Last month, Sadr, who has been out of the Iraqi political scene since August 2022, urged his supporters to update their voter registrations; a move that was interpreted as a potential shift in his stance on participating in the upcoming elections.
However, on Thursday, the leader of National Shiite Movement, said that participating in the elections “constitutes assistance in sin.”
“Just as I ordered them [supporters] to vote, today I forbid them all from voting and running for office, for it constitutes assistance in sin. What benefit can be expected from the participation of the corrupt and the subservient while Iraq is living its last breaths?” Sadr added.

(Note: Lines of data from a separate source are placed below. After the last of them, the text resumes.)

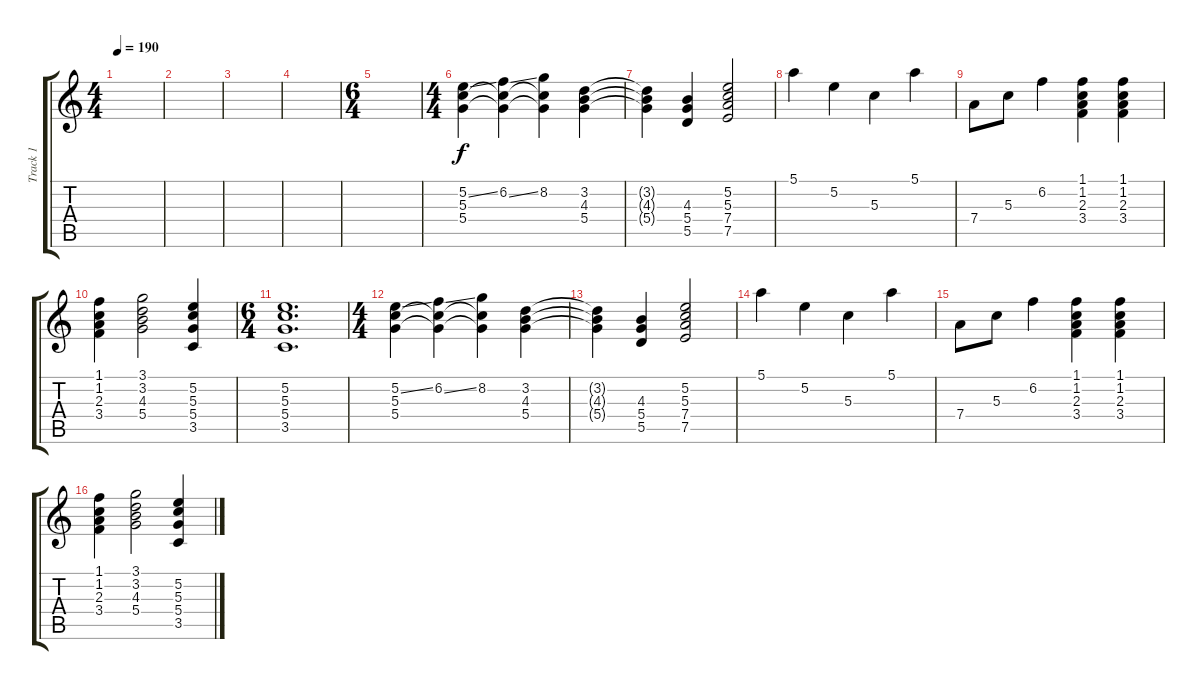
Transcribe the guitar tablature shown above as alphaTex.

\track ("Track 1" "Track 1") {instrument electricguitarclean}
\staff {score tabs}
\tuning (E4 B3 G3 D3 A2 E2) {hide}
\ts (4 4)
\tempo 190
\clef g2
\ks c
|
|
|
|
\ts (6 4)
|
\ts (4 4)
(5.2{ss} 5.3 5.4).4 (6.2{ss} 5.3{t} 5.4{t}).4 (8.2 5.3{t} 5.4{t}).4 (3.2 4.3 5.4).4 |
(3.2{t} 4.3{t} 5.4{t}).4 (4.3 5.4 5.5).4 (5.2 5.3 7.4 7.5).2 |
5.1.4 5.2.4 5.3.4 5.1.4 |
7.4.8 5.3.8 6.2.4 (1.1 1.2 2.3 3.4).4 (1.1 1.2 2.3 3.4).4 |
(1.1 1.2 2.3 3.4).4 (3.1 3.2 4.3 5.4).2 (5.2 5.3 5.4 3.5).4 |
\ts (6 4)
(5.2 5.3 5.4 3.5).1{d} |
\ts (4 4)
(5.2{ss} 5.3 5.4).4 (6.2{ss} 5.3{t} 5.4{t}).4 (8.2 5.3{t} 5.4{t}).4 (3.2 4.3 5.4).4 |
(3.2{t} 4.3{t} 5.4{t}).4 (4.3 5.4 5.5).4 (5.2 5.3 7.4 7.5).2 |
5.1.4 5.2.4 5.3.4 5.1.4 |
7.4.8 5.3.8 6.2.4 (1.1 1.2 2.3 3.4).4 (1.1 1.2 2.3 3.4).4 |
(1.1 1.2 2.3 3.4).4 (3.1 3.2 4.3 5.4).2 (5.2 5.3 5.4 3.5).4
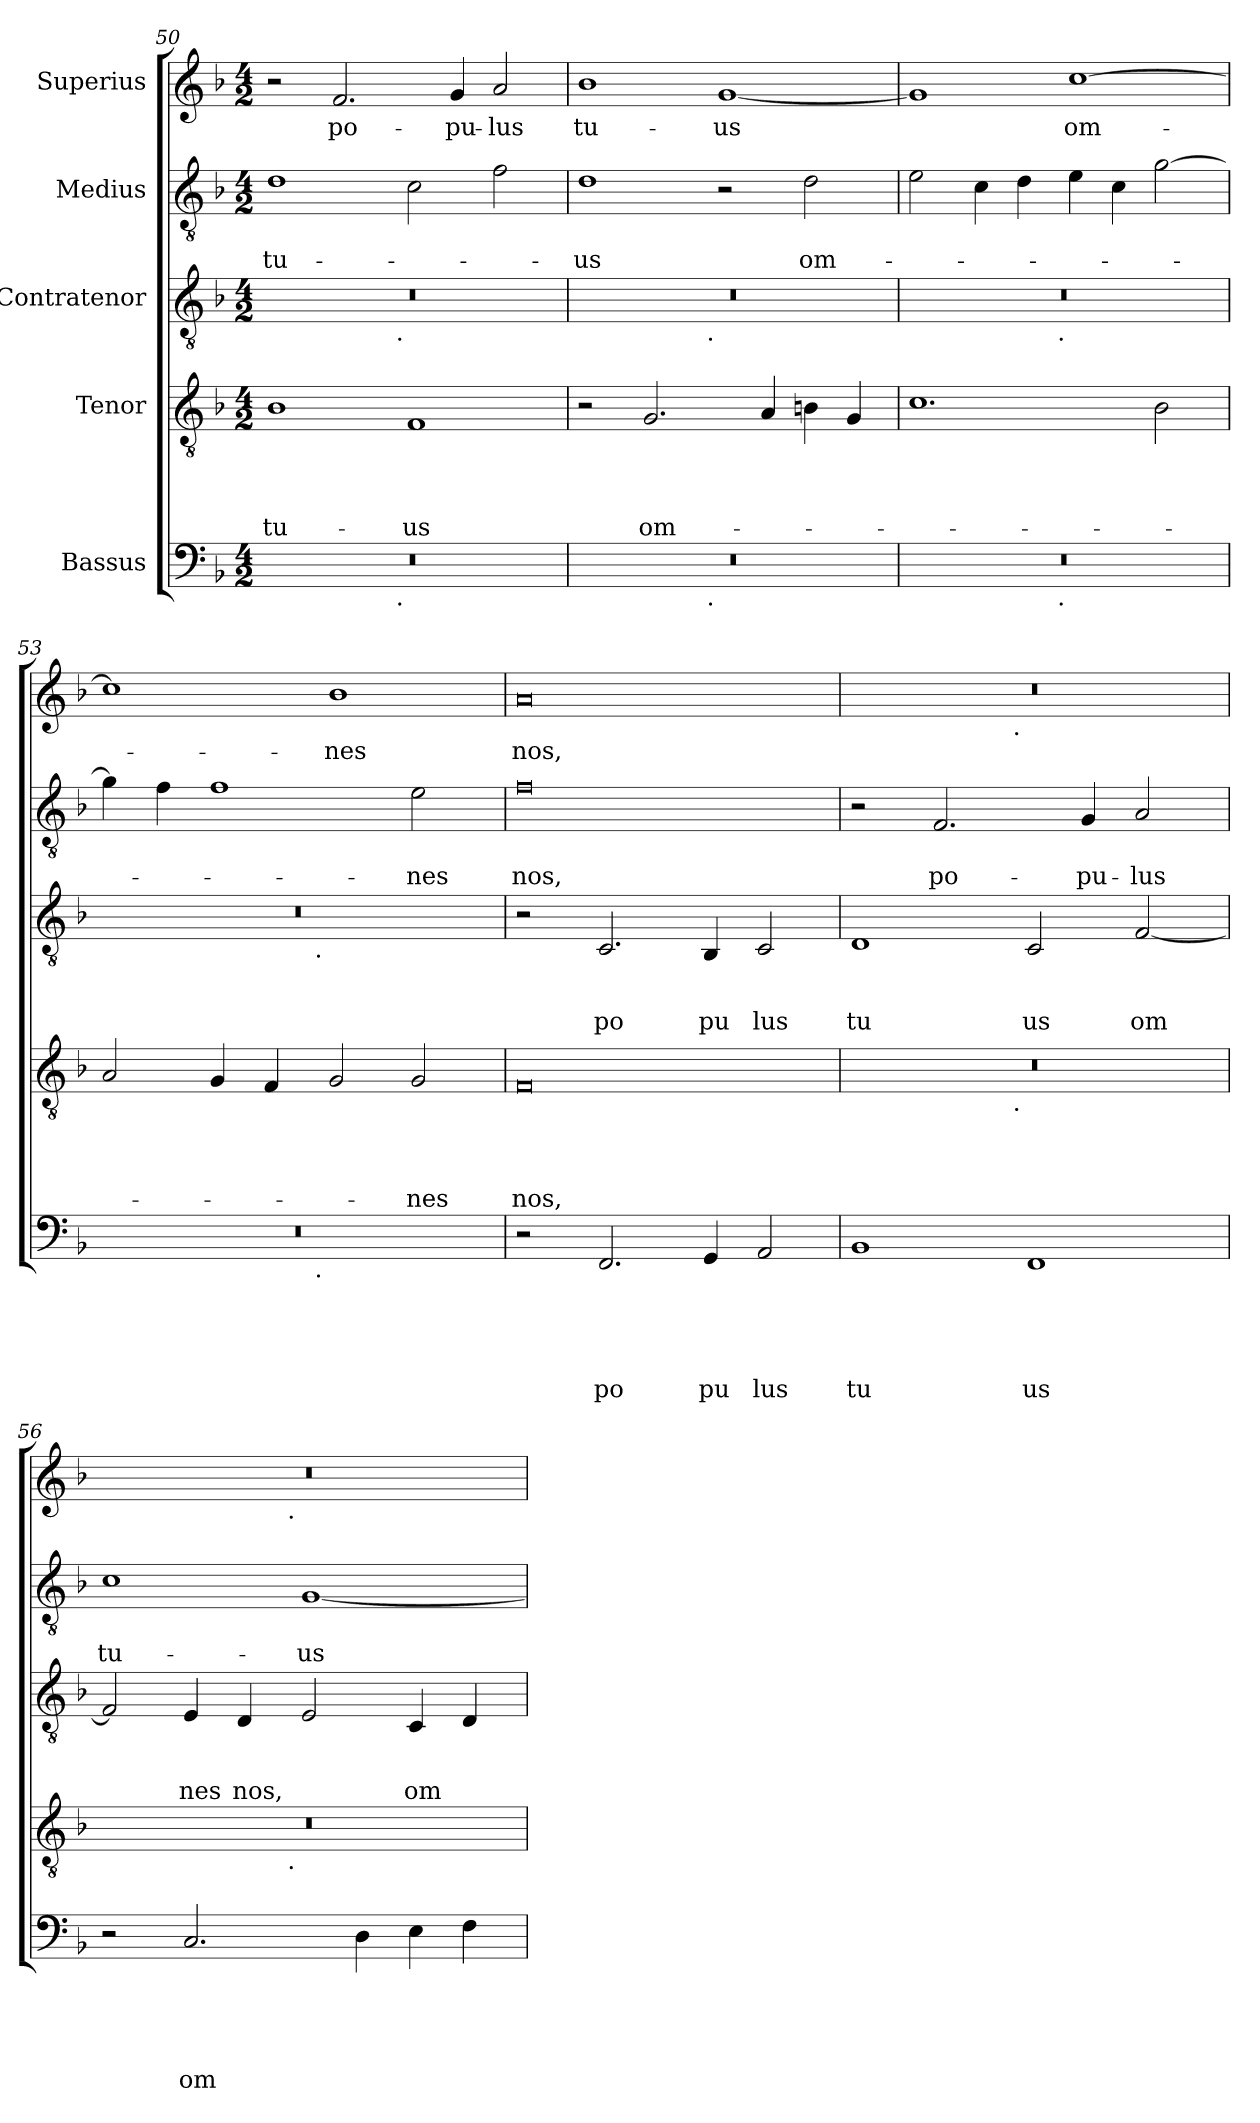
**kern	**text	**text	**text	**text	**text	**kern	**text	**text	**text	**text	**kern	**text	**text	**text	**kern	**text	**text	**kern	**text
*part5	*part5	*part5	*part5	*part5	*part5	*part4	*part4	*part4	*part4	*part4	*part3	*part3	*part3	*part3	*part2	*part2	*part2	*part1	*part1
*staff5	*staff5	*staff5	*staff5	*staff5	*staff5	*staff4	*staff4	*staff4	*staff4	*staff4	*staff3	*staff3	*staff3	*staff3	*staff2	*staff2	*staff2	*staff1	*staff1
*I"Bassus	*	*	*	*	*	*I"Tenor	*	*	*	*	*I"Contratenor	*	*	*	*I"Medius	*	*	*I"Superius	*
*clefF4	*	*	*	*	*	*clefGv2	*	*	*	*	*clefGv2	*	*	*	*clefGv2	*	*	*clefG2	*
*ITrd-3c-5	*	*	*	*	*	*	*	*	*	*	*ITrd-3c-5	*	*	*	*ITrd-3c-5	*	*	*ITrd-3c-5	*
*k[b-e-]	*	*	*	*	*	*k[b-]	*	*	*	*	*k[b-e-]	*	*	*	*k[b-e-]	*	*	*k[b-e-]	*
*B-:	*	*	*	*	*	*F:	*	*	*	*	*B-:	*	*	*	*B-:	*	*	*B-:	*
*M4/2	*	*	*	*	*	*M4/2	*	*	*	*	*M4/2	*	*	*	*M4/2	*	*	*M4/2	*
=50	=50	=50	=50	=50	=50	=50	=50	=50	=50	=50	=50	=50	=50	=50	=50	=50	=50	=50	=50
!	!	!	!	!	!	!	!	!	!	!LO:LY:b	!	!	!	!	!	!	!LO:LY:b	!	!
*^	*	*	*	*	*	*	*	*	*	*	*^	*	*	*	*	*	*	*	*
0r	2ryy	.	.	.	.	.	1B-	.	.	.	tu-	0r	2ryy	.	.	.	1g	.	tu-	2r	.
!	!	!	!	!	!	!	!	!	!	!	!	!	!	!	!	!	!	!	!	!	!LO:LY:b
.	4...ryy	.	.	.	.	.	.	.	.	.	.	.	4...ryy	.	.	.	.	.	.	2.b-/	po-
!	!	!	!	!	!	!	!	!	!	!	!	!	!LO:TX:b:t=.	!	!	!	!	!	!	!	!
!	!LO:TX:b:t=.	!	!	!	!	!	!	!	!	!	!	!	!	!	!	!	!	!	!	!	!
.	1ryy	.	.	.	.	.	.	.	.	.	.	.	1ryy	.	.	.	.	.	.	.	.
!	!	!	!	!	!	!	!	!	!	!	!LO:LY:b	!	!	!	!	!	!	!	!	!	!
.	.	.	.	.	.	.	1F	.	.	.	-us	.	.	.	.	.	2f\	.	.	.	.
!	!	!	!	!	!	!	!	!	!	!	!	!	!	!	!	!	!	!	!	!	!LO:LY:b
.	.	.	.	.	.	.	.	.	.	.	.	.	.	.	.	.	.	.	.	4cc/	-pu-
!	!	!	!	!	!	!	!	!	!	!	!	!	!	!	!	!	!	!	!	!	!LO:LY:b
.	.	.	.	.	.	.	.	.	.	.	.	.	.	.	.	.	2b-\	.	.	2dd/	-lus
.	32ryy	.	.	.	.	.	.	.	.	.	.	.	32ryy	.	.	.	.	.	.	.	.
!!LO:LB:g=z
=51	=51	=51	=51	=51	=51	=51	=51	=51	=51	=51	=51	=51	=51	=51	=51	=51	=51	=51	=51	=51	=51
!	!	!	!	!	!	!	!	!	!	!	!	!	!	!	!	!	!	!	!LO:LY:b	!	!LO:LY:b
0r	2ryy	.	.	.	.	.	2r	.	.	.	.	0r	2ryy	.	.	.	1g	.	-us	1ee-	tu-
!	!	!	!	!	!	!	!	!	!	!	!LO:LY:b	!	!	!	!	!	!	!	!	!	!
.	4...ryy	.	.	.	.	.	2.G/	.	.	.	om-	.	4...ryy	.	.	.	.	.	.	.	.
!	!	!	!	!	!	!	!	!	!	!	!	!	!LO:TX:b:t=.	!	!	!	!	!	!	!	!
!	!LO:TX:b:t=.	!	!	!	!	!	!	!	!	!	!	!	!	!	!	!	!	!	!	!	!
.	1ryy	.	.	.	.	.	.	.	.	.	.	.	1ryy	.	.	.	.	.	.	.	.
!	!	!	!	!	!	!	!	!	!	!	!	!	!	!	!	!	!	!	!	!	!LO:LY:b
.	.	.	.	.	.	.	.	.	.	.	.	.	.	.	.	.	2r	.	.	[<1cc	-us
.	.	.	.	.	.	.	4A/	.	.	.	.	.	.	.	.	.	.	.	.	.	.
!	!	!	!	!	!	!	!	!	!	!	!	!	!	!	!	!	!	!	!LO:LY:b	!	!
.	.	.	.	.	.	.	4Bn\	.	.	.	.	.	.	.	.	.	2g\	.	om-	.	.
.	.	.	.	.	.	.	4G/	.	.	.	.	.	.	.	.	.	.	.	.	.	.
.	32ryy	.	.	.	.	.	.	.	.	.	.	.	32ryy	.	.	.	.	.	.	.	.
=52	=52	=52	=52	=52	=52	=52	=52	=52	=52	=52	=52	=52	=52	=52	=52	=52	=52	=52	=52	=52	=52
0r	2ryy	.	.	.	.	.	1.c	.	.	.	.	0r	2ryy	.	.	.	2a\	.	.	1cc]	.
.	4...ryy	.	.	.	.	.	.	.	.	.	.	.	4...ryy	.	.	.	4f\	.	.	.	.
.	.	.	.	.	.	.	.	.	.	.	.	.	.	.	.	.	4g\	.	.	.	.
!	!	!	!	!	!	!	!	!	!	!	!	!	!LO:TX:b:t=.	!	!	!	!	!	!	!	!
!	!LO:TX:b:t=.	!	!	!	!	!	!	!	!	!	!	!	!	!	!	!	!	!	!	!	!
.	1ryy	.	.	.	.	.	.	.	.	.	.	.	1ryy	.	.	.	.	.	.	.	.
!	!	!	!	!	!	!	!	!	!	!	!	!	!	!	!	!	!	!	!	!	!LO:LY:b
.	.	.	.	.	.	.	.	.	.	.	.	.	.	.	.	.	4a\	.	.	[>1ff	om-
.	.	.	.	.	.	.	.	.	.	.	.	.	.	.	.	.	4f\	.	.	.	.
.	.	.	.	.	.	.	2B-\	.	.	.	.	.	.	.	.	.	[>2cc\	.	.	.	.
.	32ryy	.	.	.	.	.	.	.	.	.	.	.	32ryy	.	.	.	.	.	.	.	.
=53	=53	=53	=53	=53	=53	=53	=53	=53	=53	=53	=53	=53	=53	=53	=53	=53	=53	=53	=53	=53	=53
0r	2ryy	.	.	.	.	.	2A/	.	.	.	.	0r	2ryy	.	.	.	4cc\]	.	.	1ff]	.
.	.	.	.	.	.	.	.	.	.	.	.	.	.	.	.	.	4b-\	.	.	.	.
.	4...ryy	.	.	.	.	.	4G/	.	.	.	.	.	4...ryy	.	.	.	1b-	.	.	.	.
.	.	.	.	.	.	.	4F/	.	.	.	.	.	.	.	.	.	.	.	.	.	.
!	!	!	!	!	!	!	!	!	!	!	!	!	!LO:TX:b:t=.	!	!	!	!	!	!	!	!
!	!LO:TX:b:t=.	!	!	!	!	!	!	!	!	!	!	!	!	!	!	!	!	!	!	!	!
.	1ryy	.	.	.	.	.	.	.	.	.	.	.	1ryy	.	.	.	.	.	.	.	.
!	!	!	!	!	!	!	!	!	!	!	!	!	!	!	!	!	!	!	!	!	!LO:LY:b
.	.	.	.	.	.	.	2G/	.	.	.	.	.	.	.	.	.	.	.	.	1ee-	-nes
!	!	!	!	!	!	!	!	!	!	!	!LO:LY:b	!	!	!	!	!	!	!	!LO:LY:b	!	!
.	.	.	.	.	.	.	2G/	.	.	.	-nes	.	.	.	.	.	2a\	.	-nes	.	.
.	32ryy	.	.	.	.	.	.	.	.	.	.	.	32ryy	.	.	.	.	.	.	.	.
=54	=54	=54	=54	=54	=54	=54	=54	=54	=54	=54	=54	=54	=54	=54	=54	=54	=54	=54	=54	=54	=54
!	!	!	!	!	!	!	!	!	!	!	!LO:LY:b	!	!	!	!	!	!	!	!LO:LY:b	!	!LO:LY:b
*v	*v	*	*	*	*	*	*	*	*	*	*	*v	*v	*	*	*	*	*	*	*	*
2r	.	.	.	.	.	0F	.	.	.	nos,	2r	.	.	.	0b-	.	nos,	0dd	nos,
!	!	!	!	!	!LO:LY:b	!	!	!	!	!	!	!	!	!LO:LY:b	!	!	!	!	!
2.BB-/	.	.	.	.	po	.	.	.	.	.	2.F/	.	.	po	.	.	.	.	.
!	!	!	!	!	!LO:LY:b	!	!	!	!	!	!	!	!	!LO:LY:b	!	!	!	!	!
4C/	.	.	.	.	pu	.	.	.	.	.	4E-/	.	.	pu	.	.	.	.	.
!	!	!	!	!	!LO:LY:b	!	!	!	!	!	!	!	!	!LO:LY:b	!	!	!	!	!
2D/	.	.	.	.	lus	.	.	.	.	.	2F/	.	.	lus	.	.	.	.	.
=55	=55	=55	=55	=55	=55	=55	=55	=55	=55	=55	=55	=55	=55	=55	=55	=55	=55	=55	=55
!	!	!	!	!	!LO:LY:b	!	!	!	!	!	!	!	!	!LO:LY:b	!	!	!	!	!
*	*	*	*	*	*	*^	*	*	*	*	*	*	*	*	*	*	*	*^	*
1E-	.	.	.	.	tu	0r	2ryy	.	.	.	.	1G	.	.	tu	2r	.	.	0r	2ryy	.
!	!	!	!	!	!	!	!	!	!	!	!	!	!	!	!	!	!	!LO:LY:b	!	!	!
.	.	.	.	.	.	.	4...ryy	.	.	.	.	.	.	.	.	2.B-/	.	po-	.	4...ryy	.
!	!	!	!	!	!	!	!	!	!	!	!	!	!	!	!	!	!	!	!	!LO:TX:b:t=.	!
!	!	!	!	!	!	!	!LO:TX:b:t=.	!	!	!	!	!	!	!	!	!	!	!	!	!	!
.	.	.	.	.	.	.	1ryy	.	.	.	.	.	.	.	.	.	.	.	.	1ryy	.
!	!	!	!	!	!LO:LY:b	!	!	!	!	!	!	!	!	!	!LO:LY:b	!	!	!	!	!	!
1BB-	.	.	.	.	us	.	.	.	.	.	.	2F/	.	.	us	.	.	.	.	.	.
!	!	!	!	!	!	!	!	!	!	!	!	!	!	!	!	!	!	!LO:LY:b	!	!	!
.	.	.	.	.	.	.	.	.	.	.	.	.	.	.	.	4c/	.	-pu-	.	.	.
!	!	!	!	!	!	!	!	!	!	!	!	!	!	!	!LO:LY:b	!	!	!LO:LY:b	!	!	!
.	.	.	.	.	.	.	.	.	.	.	.	[<2B-/	.	.	om	2d/	.	-lus	.	.	.
.	.	.	.	.	.	.	32ryy	.	.	.	.	.	.	.	.	.	.	.	.	32ryy	.
=56	=56	=56	=56	=56	=56	=56	=56	=56	=56	=56	=56	=56	=56	=56	=56	=56	=56	=56	=56	=56	=56
!	!	!	!	!	!	!	!	!	!	!	!	!	!	!	!	!	!	!LO:LY:b	!	!	!
2r	.	.	.	.	.	0r	2ryy	.	.	.	.	2B-/]	.	.	.	1f	.	tu-	0r	2ryy	.
!	!	!	!	!	!LO:LY:b	!	!	!	!	!	!	!	!	!	!LO:LY:b	!	!	!	!	!	!
2.F/	.	.	.	.	om	.	4...ryy	.	.	.	.	4A/	.	.	nes	.	.	.	.	4...ryy	.
!	!	!	!	!	!	!	!	!	!	!	!	!	!	!	!LO:LY:b	!	!	!	!	!	!
.	.	.	.	.	.	.	.	.	.	.	.	4G/	.	.	nos,	.	.	.	.	.	.
!	!	!	!	!	!	!	!	!	!	!	!	!	!	!	!	!	!	!	!	!LO:TX:b:t=.	!
!	!	!	!	!	!	!	!LO:TX:b:t=.	!	!	!	!	!	!	!	!	!	!	!	!	!	!
.	.	.	.	.	.	.	1ryy	.	.	.	.	.	.	.	.	.	.	.	.	1ryy	.
!	!	!	!	!	!	!	!	!	!	!	!	!	!	!	!	!	!	!LO:LY:b	!	!	!
.	.	.	.	.	.	.	.	.	.	.	.	2A/	.	.	.	[<1c	.	-us	.	.	.
4G\	.	.	.	.	.	.	.	.	.	.	.	.	.	.	.	.	.	.	.	.	.
!	!	!	!	!	!	!	!	!	!	!	!	!	!	!	!LO:LY:b	!	!	!	!	!	!
4A\	.	.	.	.	.	.	.	.	.	.	.	4F/	.	.	om	.	.	.	.	.	.
4B-\	.	.	.	.	.	.	.	.	.	.	.	4G/	.	.	.	.	.	.	.	.	.
.	.	.	.	.	.	.	32ryy	.	.	.	.	.	.	.	.	.	.	.	.	32ryy	.
*	*	*	*	*	*	*v	*v	*	*	*	*	*	*	*	*	*	*	*	*v	*v	*
=	=	=	=	=	=	=	=	=	=	=	=	=	=	=	=	=	=	=	=
*-	*-	*-	*-	*-	*-	*-	*-	*-	*-	*-	*-	*-	*-	*-	*-	*-	*-	*-	*-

Iraq is set to hold parliamentary elections later this year, but no specific date has yet to be announced for the vote.
Sadr, whose movement emerged as the main victor from the 2021 Iraqi parliamentary elections after gaining 73 seats, ordered all his MPs to resign from the legislature in June 2022 after his attempts to form the next government were repeatedly blocked, mainly by the pro-Iran Shiite Coordination Framework.
In protest, Sadr’s supporters entered Baghdad’s fortified Green Zone, staging a sit-in for over a month before violent clashes broke out between them and supporters of the Coordination Framework in late August 2022, during which at least 23 people were killed and over 380 others were wounded.
Sadr announced his “definitive” retirement from politics shortly after the clashes.